School in central London, which meant O-levels and A-levels when I was young. I scraped though my non-science O-levels (French, History, Geography), but did pretty well on the 4-5 sciences (Physics, Maths and Chemistry etc) and I followed these through to A-level where I got A, B, and C (pass) grades in each. I was, and still am, attracted to the analysis and understanding of phenomena by mathematics. It was at university that it really took off. I spent the first year (3 years Physics at Machester in 1980) seeing a lot of bands, going to a lot of parties, and doing very little work. I really got excited by the understanding physics gives you about the real world in years 2 and 3 and it was in year 3 that my knowledge of how everything works peaked; this was a great experience. I have been specialising ever since, so after a few months particle physics at CERN, I chose astronomy because it involved more travel to more exotic parts of the world (Australia, Hawaii and the south-west USA).


Talk me through a day in your life... what sorts of things would it involve?

 Staring at a screen. Writing computer programmes and using software tools to answer physics problems – will my camera be sensitive enough to detect an exo-planet? Can the telescope point accurately enough, if not, can we get around the limitation some other way? Writing reports and making powerpoint shows then discussing them at meetings to plan and review the design, build, test and operation of astronomical instruments. Then I travel around Europe and the US doing the same thing. Only about 10 % of my time is actually spent in labs, clean rooms or engineering hangars running tests on real hardware and working with technicians to fix problems, but this happens in intensive ‘campaigns’ where I may be on call ~ 24 hours a day (May to August 2011 and all of October 2013, say).
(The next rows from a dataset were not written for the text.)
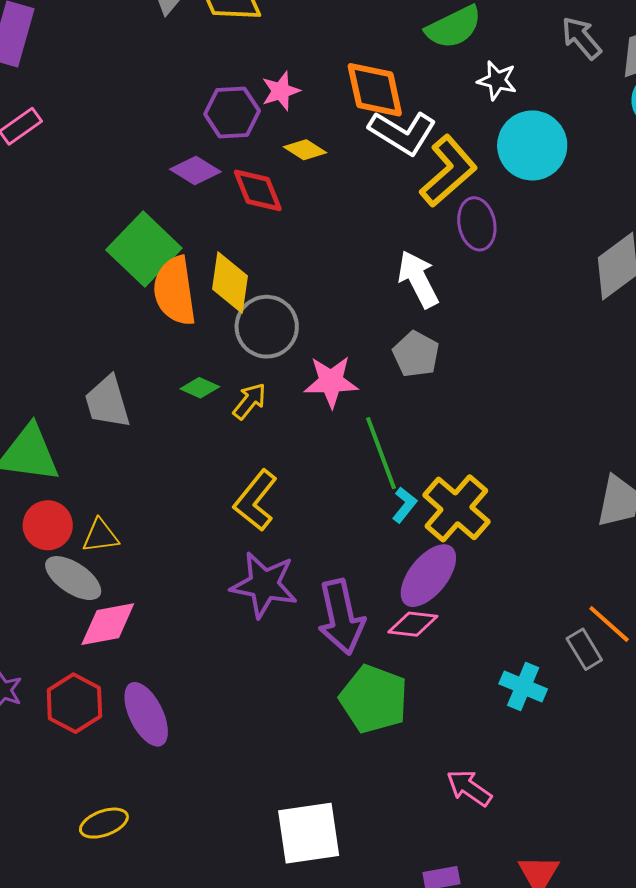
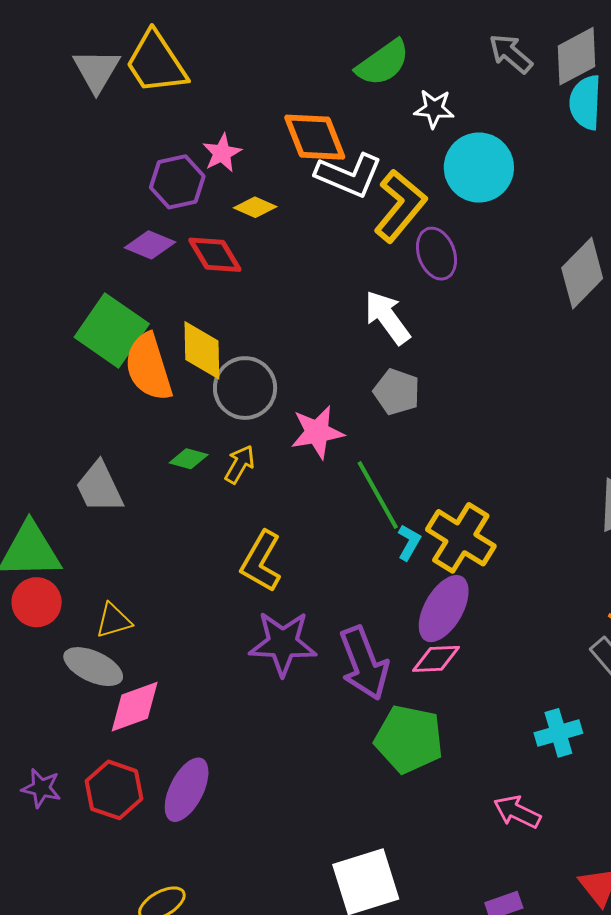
red circle: (48, 525) -> (37, 602), moved
cyan cross: (523, 686) -> (558, 733), moved, turned -30
purple ellipse: (146, 714) -> (187, 790), turned 62

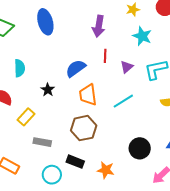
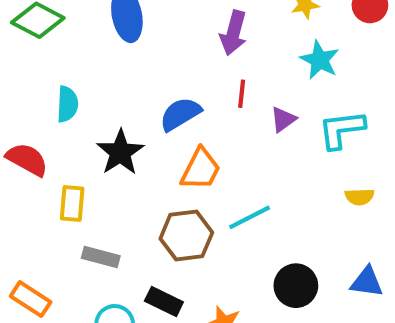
black star: (48, 90) -> (120, 152), size x1.6
orange trapezoid: (88, 95) -> (201, 169), turned -150
cyan line: (123, 101) -> (250, 217), moved
yellow rectangle: (26, 117) -> (72, 203), turned -42

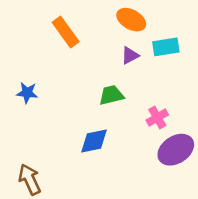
I also supervise one or two secondary school and undergraduate students for a few weeks each year and give a handful of public lectures.  
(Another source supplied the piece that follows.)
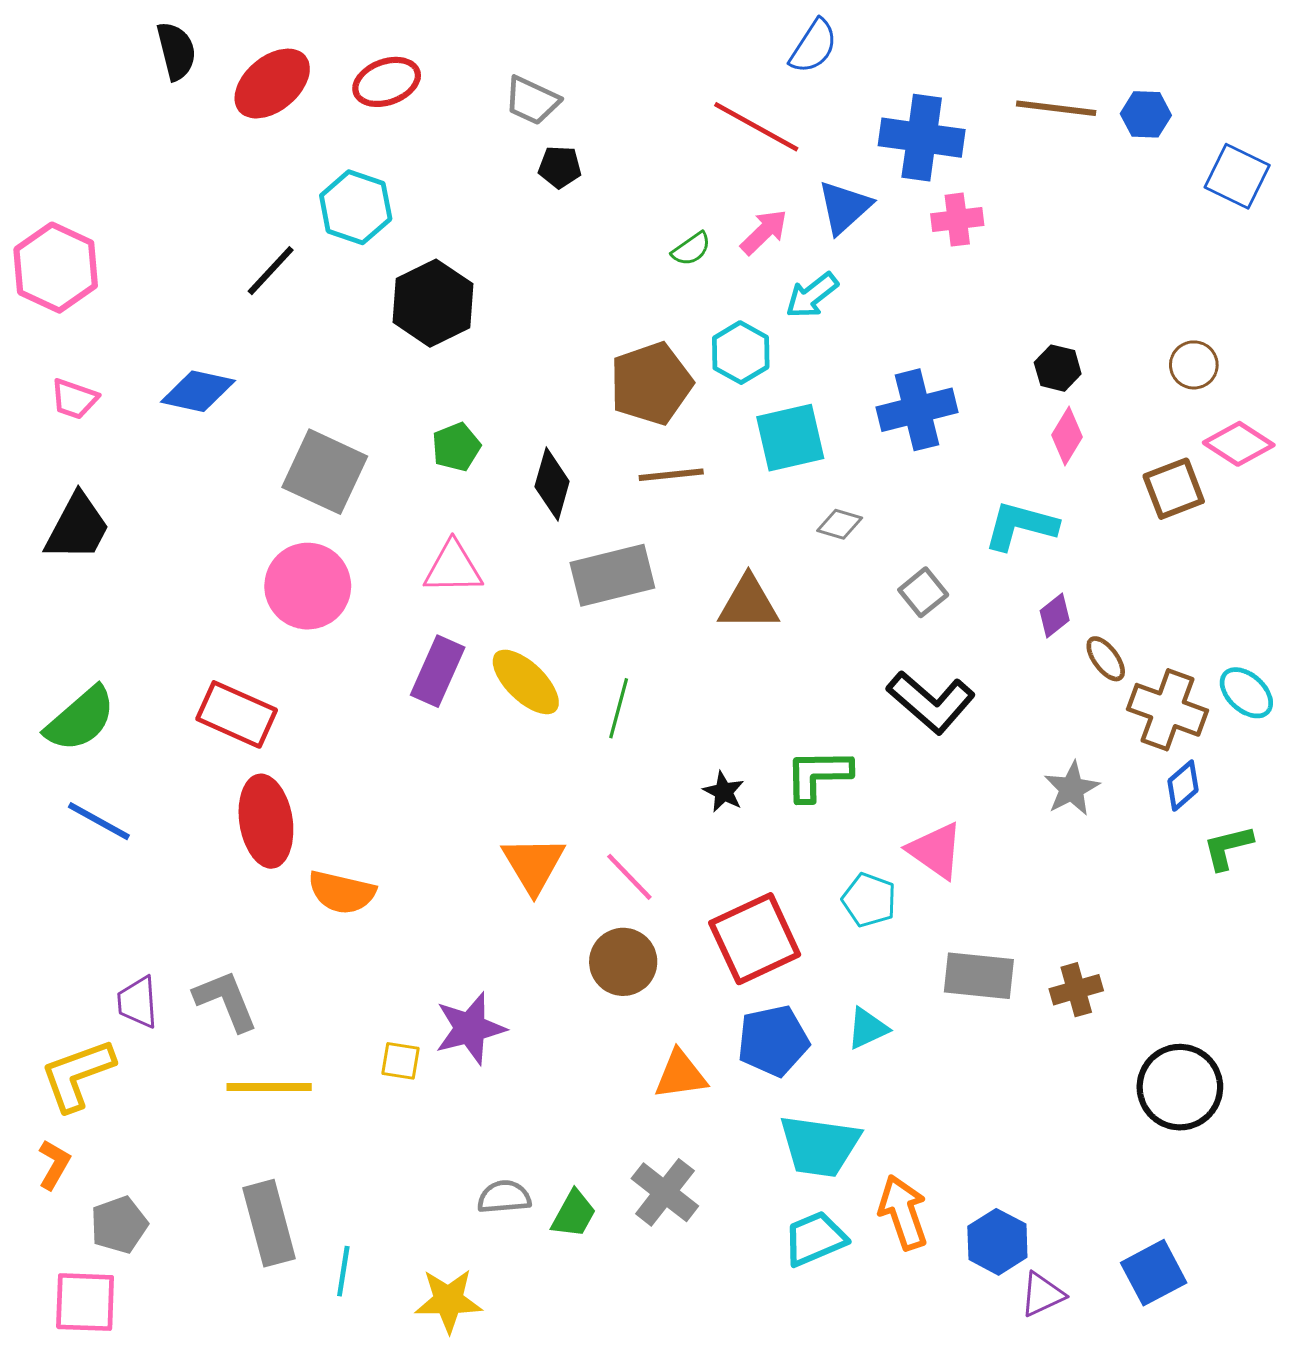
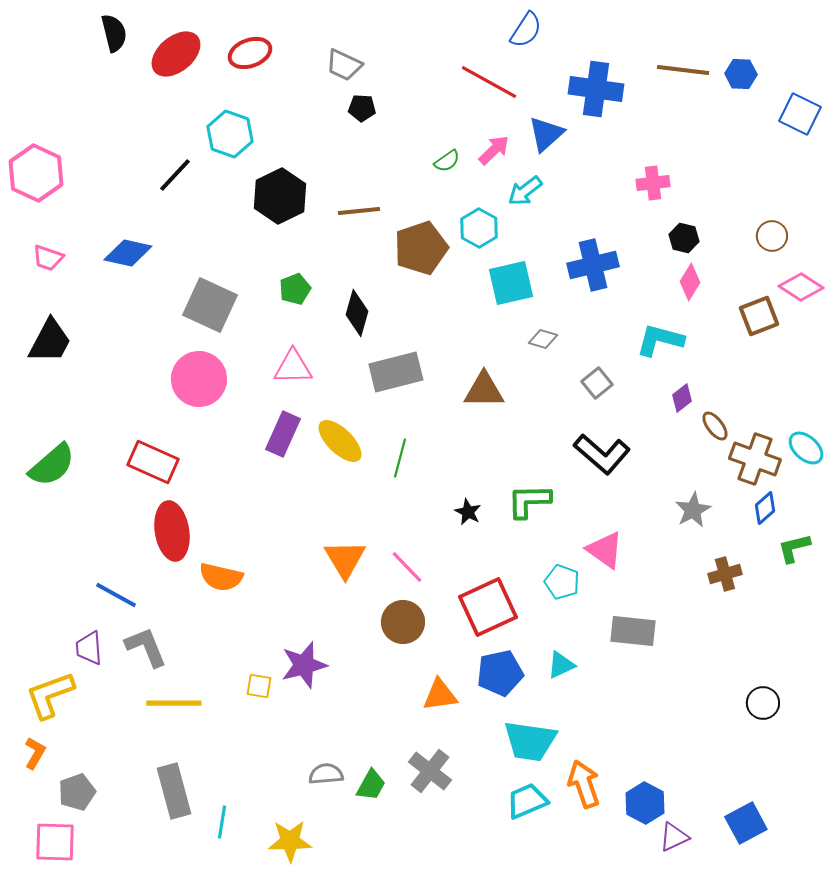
pink cross: (957, 220) -> (653, 183), moved
brown line: (671, 475) -> (359, 211), moved
blue line: (99, 821) -> (116, 595), moved
brown cross: (1076, 990) -> (725, 574), moved
black circle: (1180, 1087) -> (763, 703), size x0.6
Was it your planned career when you were 18?



What did your mum and dad want you to do?

Something that interested me.


What advice would you give to someone interested in your career?

Enthusiasm and curiosity are more important than brains.  If you have both of these you will find it relatively easy to learn the mathematical language you need to build or discover something truly new.  Assertiveness is no substitute for enthusiasm, curiosity or brains but it will help you manage other people’s work if that is what you are really interested in. 


What other directions could you go in /work in within your field other than the job you have chosen?

I am quite late in my career now. 20 years ago I could have moved into R+D in medical, defence or any other high tech field, but at this stage it is more a case of moving to another institute to do the same thing; so I could work for ESA (European Space Agency) in The Netherlands, or for NASA in the US, or ESO (the European Southern Observatory) in Germany or Chile. In all cases, I could earn a lot more money (ESO and ESA offer tax free salaries).  However, I have much more autonomy working at the observatory in Edinburgh than I would have elsewhere. I have always regarded my career as fun and I want to carry on that way. My underlying scientific interest is in the detection of extra-terrestrial life and the observatory has allowed me to choose projects which fit in with that goal. 

The main role of big science lies in being the inspiration of young scientists and engineers. 

I supervise S5/6 students as part of the ‘Nuffield Bursary’ scheme. I have a student in place this year from Dunbar, but I would be happy to take students from Peebles if there is any interest. The project topic for my current student will be to evaluate the detectability of transiting exo-planets using the James Webb Space Telescope.